#### [Problem to solve]
Please write out the data below again, swapping every "series" for "line" and leaving everything else unchanged. Leave the pictures out of your answer.

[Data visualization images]
++++++++

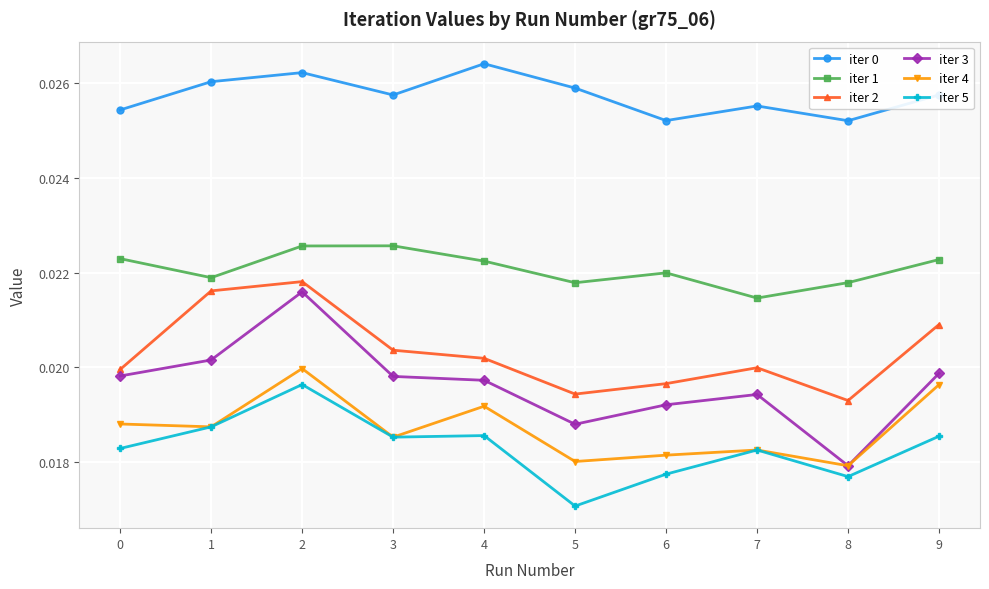

How many interior local peaks does the iter 1 series have?

2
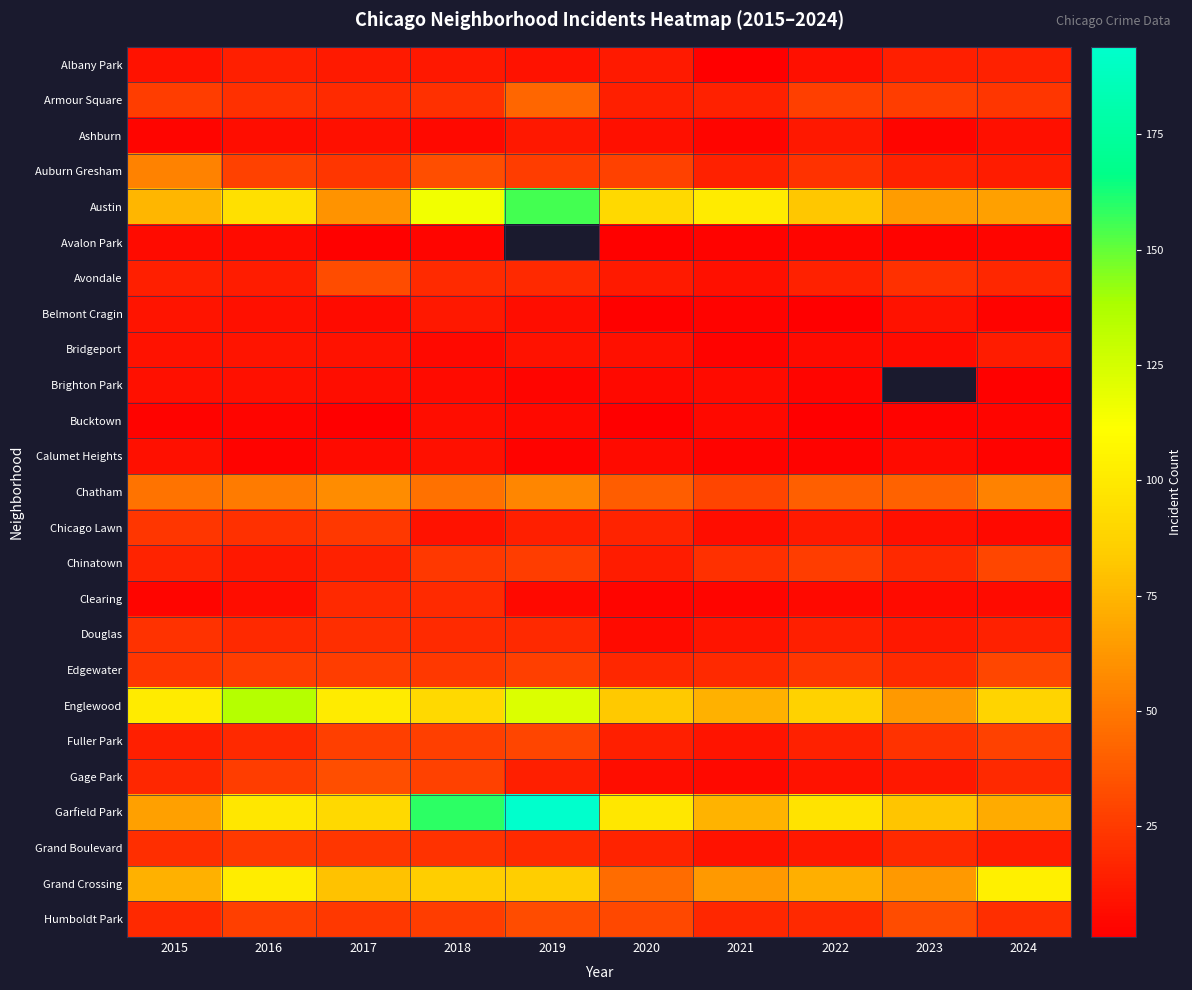

Which series changed the most between 2018 and 2024?

Garfield Park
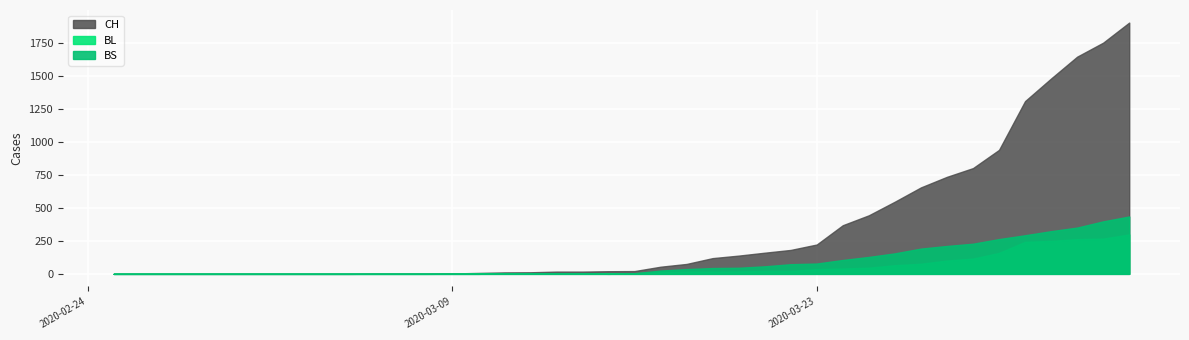

The CH series shows 3 at 2020-03-10. True or false?

False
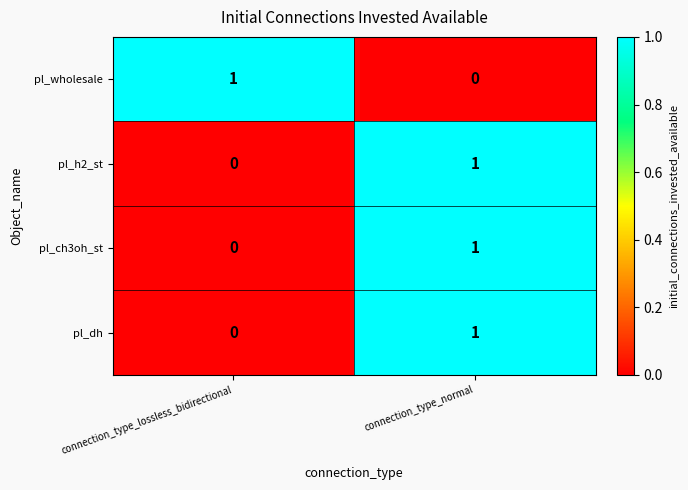

At which label does pl_ch3oh_st reach its peak?

connection_type_normal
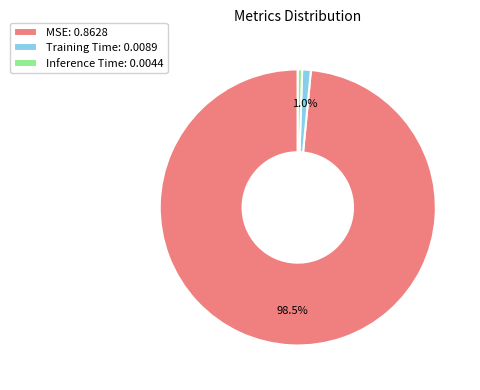

To the nearest percent, what is the average slice percentage?

33%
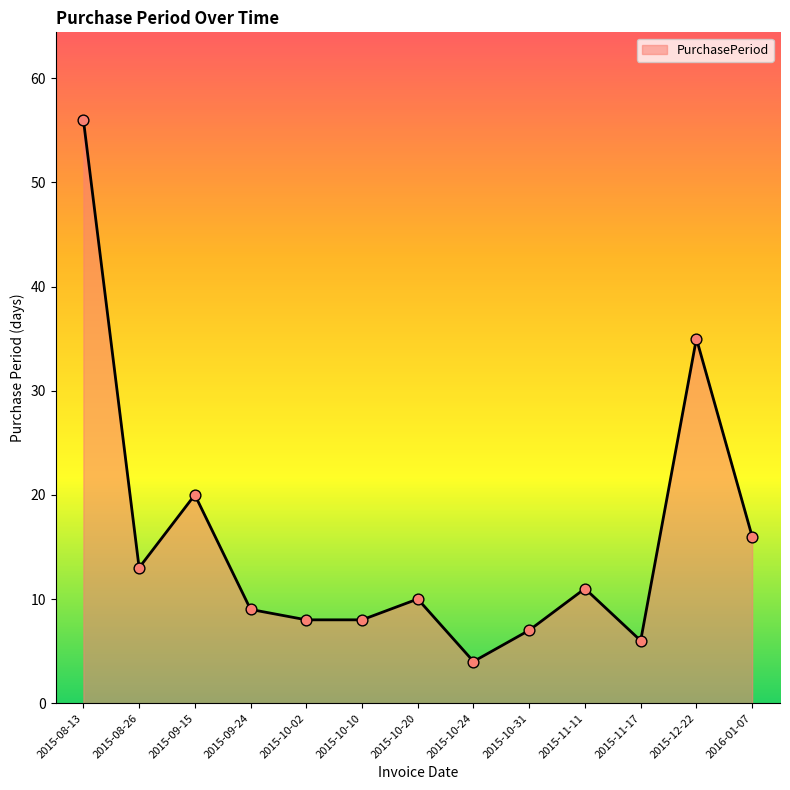

Approximately how many times larger is the value at 2016-01-07 compared to 2015-11-17?

2.7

++++++++

#### [Completed task]
How many interior local peaks does the iter 1 line have?

2

Which line changed the most between 2018 and 2024?

Garfield Park

The CH line shows 3 at 2020-03-10. True or false?

False

At which label does pl_ch3oh_st reach its peak?

connection_type_normal

To the nearest percent, what is the average slice percentage?

33%

Approximately how many times larger is the value at 2016-01-07 compared to 2015-11-17?

2.7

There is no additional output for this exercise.